Zu Liederbuch und Gitarre greifen – das ist natürlich der Gipfelpunkt an Musik-Haptik. „Jenem Buch, mit dem viele ihre ersten Gehversuche an der Gitarre gemacht haben, soll in dieser Form Tribut gezollt werden und gleichzeitig die HörerInnen zum Selbermachen, zum Nachspielen angespornt werden“, sagt Descho. Und er macht den jungen Leuten lange Zähne: „Wer weiß, vielleicht ist man selbst im kommenden Jahr bereits auf dem nächsten Xtra Ordinary vertreten...“ Für jene, die weniger zum musikalischen Do-it-yourself tendieren: Natürlich gibt es auch diesmal den Download-Code fürs echte Streaming.

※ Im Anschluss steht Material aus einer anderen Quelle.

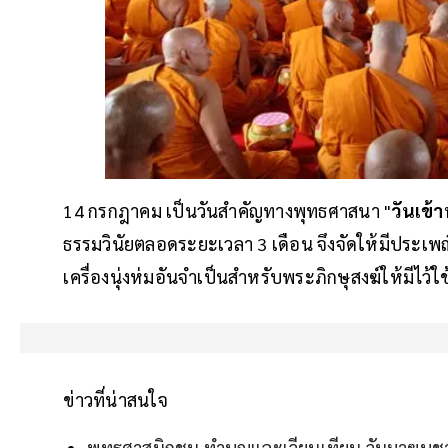
14 กรกฎาคม เป็นวันสำคัญทางพุทธศาสนา "
วันเข้
ธรรมวินัยตลอดระยะเวลา 3 เดือน จึงจัดให้มีประเพ
เครื่องนุ่งห่มอันจำเป็นสำหรับพระภิกษุสงฆ์ให้มีไว
ข่าวที่น่าสนใจ
พุทธศาสนิกชน​ ทำบุญและเวียนเทียน วันมาฆบูชา​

Darum geht es ja.
„Ein nicht unerhebliches Konglomerat an Talent, Spielfreude und Kreativität“, schwärmt Wolfgang Descho angesichts Xtra Ordinary Vol. 24. „Die jährliche Werkschau der Szene gibt einen guten Querschnitt durch das Schaffen der MusikerInnen im letzten, doch recht sonderbaren Jahr.“
Nun lassen wir aber die Rockhouse-PR selbst zu Wort kommen, wir täten den Szene-Jargon niemals so toll treffen: „Eingefunden haben sich heuer diverse, im heimischen Indie Radio reüssierten und hoch gehandelten Band Aushängeschilder, wie Good Wilson mit ihrer, bei Zeiten an die Band War On Drugs erinnernde, Indie-Country-Slide-Gitarren-Nummer „Till We Meet Again“, oder Mynth, die in ihrem Song „Laurel“ in 80er Soft-Pop Gefilden wildern, Kate Bush Vibes nicht ausgeschlossen. Moby Stick lassen den Reggae regieren und steuern den Feel-Good-Jam „I Got Lovin’“ bei. Flirtmachine veröffentlichen eine weitere überraschende Nummer aus ihrem eklektischen Kanon. Der Song „Lovers“ würde sich problemlos in ein Burger Records Regal einfügen. Tadelloser Quirky Lo-Fi Garagen Rock mit der nötigen Prise Unbeschwertheit. Der Rapper Dame ist natürlich wieder mit einem aktuellen Track dabei. „Einsamer Wolf“ entstammt seiner Rock EP, auf der den Gitarren ein prominenterer Spot im Sound zugeteilt wurde. The Velvet Swing geben eine Kostprobe Psych-Post-Punk ab. Freunde der Allah-Las oder der Psychic Ills werden sich hier mehr als zu Hause fühlen. Bei Season Of Plenty fühlt man sich wiederum mehr an alte Aereogramme erinnert, an Ben Gibbard’s experimentelleren Produktionen oder Murder By Death. Indie-Songwriter-Folk meets Indietronica Geplucker.“
Einige weitere Namen: die Singer-Songwriter Amelie Tobien und Julian Nantes, Dandelion und Please Madame (Indie-Rock), U.S.E.R. (Metal), Noyoco (Synthpop). The Voice Breakers haben erst kürzlich ihr Debüt im Rockhouse absolviert.